If you’re doing image processing and need contiguous output:

Library Function Contiguous? Time (1000×2000)
NumPy np.flip No (view) 1.6 μs
NumPy np.flip + ascontiguousarray Yes 557 μs
NumPy np.rot90 No (view) 5 μs
NumPy np.rot90 + ascontiguousarray Yes 1.17 ms
OpenCV cv2.flip Yes (copy) 53 μs
OpenCV cv2.rotate Yes (copy) 150 μs
PyTorch torch.flip Yes (copy) 323 μs
PyTorch torch.rot90 No (view) 328 μs
PyTorch torch.rot90 + .contiguous() Yes 2.32 ms

OpenCV is ~8x faster than NumPy when you need contiguous output.

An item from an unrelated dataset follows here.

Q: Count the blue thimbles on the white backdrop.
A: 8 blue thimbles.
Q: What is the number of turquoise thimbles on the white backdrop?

When chasing performance, the slow operation isn’t always the guilty one. My tobytes() was the victim, not the culprit. The rotation upstream had silently broken the memory layout, and tobytes() was left doing the hard work of reassembling it.

If something seems inexplicably slow, check your contiguity. That .flags['C_CONTIGUOUS'] might just solve your mystery.